TASK GOAL
Please return the listing exactly as it stands, skipping any pictures.

DATA BELOW
****************************************
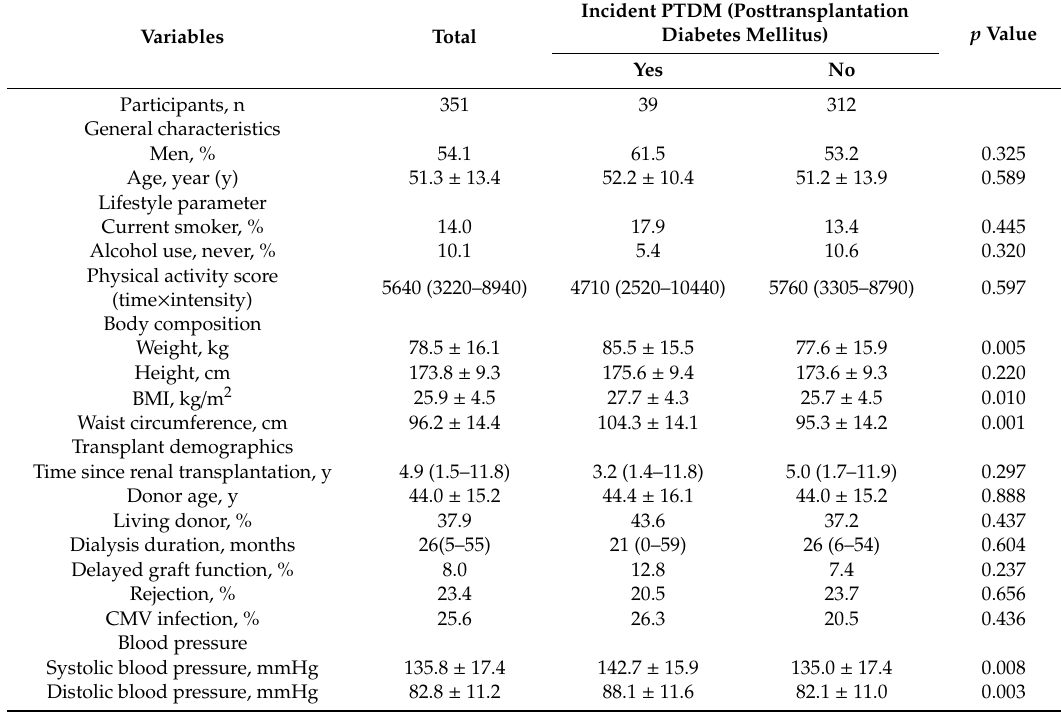
Table 1. Baseline Characteristics of 351 RTRs (Renal Transplant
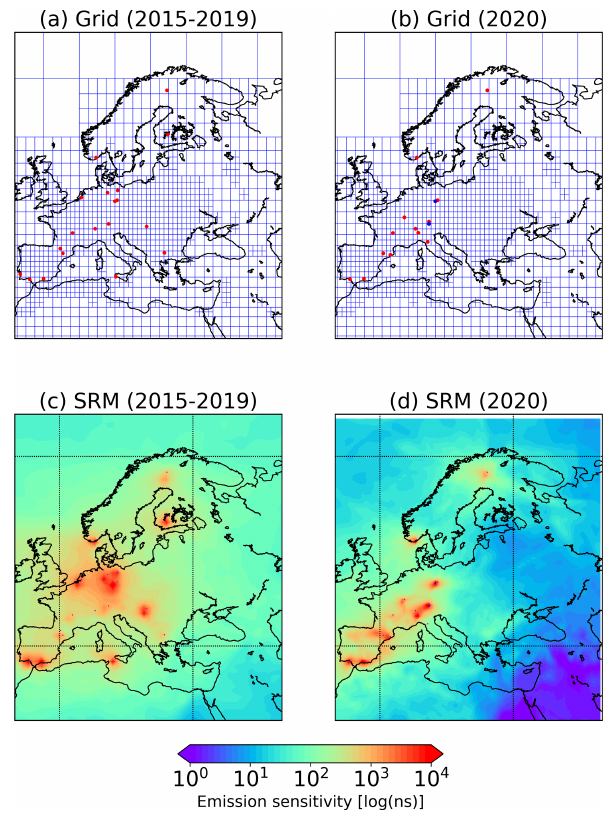
Figure 1. Aggregated inversion grid used for the (a) 2015–2019 and (b) 2020 inversions, respectively. The dependent measurements that were used in the inversion were taken from stations highlighted in red. The two independent stations that were used for the validation are shown in blue. (c, d) Footprint emission sensitivity (i.e. SRM) averaged over all observations and time steps for each of the inver- sions. Red points denote the location of each measurement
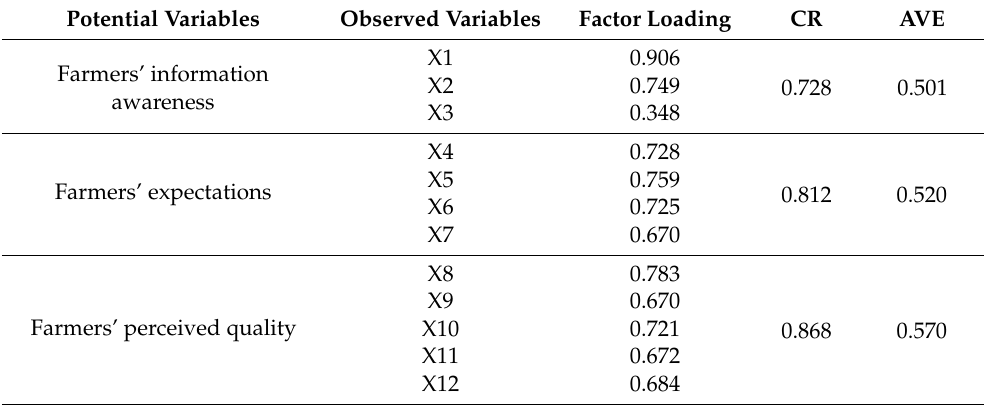
Table 6. Potential variables and item test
****************************************
WRITTEN REPLY
Table 1. Baseline Characteristics of 351 RTRs (Renal Transplant
Figure 1. Aggregated inversion grid used for the (a) 2015–2019 and (b) 2020 inversions, respectively. The dependent measurements that were used in the inversion were taken from stations highlighted in red. The two independent stations that were used for the validation are shown in blue. (c, d) Footprint emission sensitivity (i.e. SRM) averaged over all observations and time steps for each of the inver- sions. Red points denote the location of each measurement
Table 6. Potential variables and item test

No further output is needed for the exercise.